The sharp and sometimes angry questioning stood in stark contrast to the tone of hearings on the surveillance programs by congressional intelligence committees in recent weeks.

And James Risen (New York Times) reports:


“The government is stockpiling sensitive personal data on a grand scale,” said Representative Ted Deutch, Democrat of Florida. “Intelligence officers, contractors and personnel only need a rubber-stamp warrant from the FISA court to then learn virtually everything there is to know about an American citizen,” he said, referring to the Foreign Intelligence Surveillance Act.
While administration officials defended the surveillance during the hearing, several lawmakers said that the data collection was unsustainable, and that Congress would move to either revoke the legislative authorization for the bulk collection now or at least refuse to renew it when it expires in 2015. Mr. [James] Sensenbrenner interrupted James Cole, a deputy attorney general, to say, “Unless you realize you’ve got a problem, that is not going to be renewed.”
Wednesday’s hearing was part of a counteroffensive emerging against the National Security Agency’s domestic surveillance since the scope of the spying operations was exposed by Edward J. Snowden, a former N.S.A. contractor.

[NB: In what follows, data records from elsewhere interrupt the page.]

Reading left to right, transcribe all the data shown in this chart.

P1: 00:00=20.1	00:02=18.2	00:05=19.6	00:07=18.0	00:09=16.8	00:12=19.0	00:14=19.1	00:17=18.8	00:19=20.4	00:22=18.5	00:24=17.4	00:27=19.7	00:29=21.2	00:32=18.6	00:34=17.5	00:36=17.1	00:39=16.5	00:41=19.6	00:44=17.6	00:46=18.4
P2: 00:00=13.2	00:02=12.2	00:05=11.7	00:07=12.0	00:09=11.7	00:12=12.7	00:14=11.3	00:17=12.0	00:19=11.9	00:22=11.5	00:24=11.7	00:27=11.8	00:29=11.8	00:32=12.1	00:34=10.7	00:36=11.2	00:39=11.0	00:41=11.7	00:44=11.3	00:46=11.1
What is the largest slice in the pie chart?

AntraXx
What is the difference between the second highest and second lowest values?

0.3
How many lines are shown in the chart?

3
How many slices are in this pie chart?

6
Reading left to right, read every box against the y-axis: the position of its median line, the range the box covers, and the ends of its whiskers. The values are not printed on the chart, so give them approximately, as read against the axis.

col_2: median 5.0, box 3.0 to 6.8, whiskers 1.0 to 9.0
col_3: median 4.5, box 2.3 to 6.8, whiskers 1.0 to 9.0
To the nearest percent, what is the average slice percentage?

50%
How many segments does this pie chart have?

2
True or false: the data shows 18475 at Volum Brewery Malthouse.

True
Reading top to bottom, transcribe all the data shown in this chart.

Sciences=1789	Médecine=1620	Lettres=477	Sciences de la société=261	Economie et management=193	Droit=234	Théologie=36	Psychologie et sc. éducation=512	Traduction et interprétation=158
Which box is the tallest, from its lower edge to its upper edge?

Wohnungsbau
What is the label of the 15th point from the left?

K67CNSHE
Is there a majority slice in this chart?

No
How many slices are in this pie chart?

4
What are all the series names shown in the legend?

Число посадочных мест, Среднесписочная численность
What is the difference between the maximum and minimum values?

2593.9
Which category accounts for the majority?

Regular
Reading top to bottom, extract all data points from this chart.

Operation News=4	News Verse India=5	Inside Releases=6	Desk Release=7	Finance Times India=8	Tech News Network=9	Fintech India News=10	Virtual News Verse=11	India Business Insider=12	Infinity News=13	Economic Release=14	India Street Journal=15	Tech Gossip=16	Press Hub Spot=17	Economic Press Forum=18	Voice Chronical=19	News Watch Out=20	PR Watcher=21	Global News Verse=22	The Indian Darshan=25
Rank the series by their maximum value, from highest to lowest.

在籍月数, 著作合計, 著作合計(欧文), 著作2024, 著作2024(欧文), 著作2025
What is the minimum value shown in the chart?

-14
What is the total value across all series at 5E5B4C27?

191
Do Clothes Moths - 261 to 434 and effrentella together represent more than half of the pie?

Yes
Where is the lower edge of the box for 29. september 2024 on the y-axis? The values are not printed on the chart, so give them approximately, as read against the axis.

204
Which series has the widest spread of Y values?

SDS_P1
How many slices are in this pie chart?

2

That's a national chain (McClatchy) and two major daily newspapers. Pete Yost (AP) covered it as well.  I'm sure there are many others but that's four strong reports to refer to.  I thought Deutch was worth emphasizing and that he would be overlooked so we included him in the snapshot yesterday.  I thought Nadler would be everyone's focus.  I don't have time to look for network coverage but Conyers was supposed to be featured in at least one network's report so I touched on him in the snapshot but didn't emphasize him.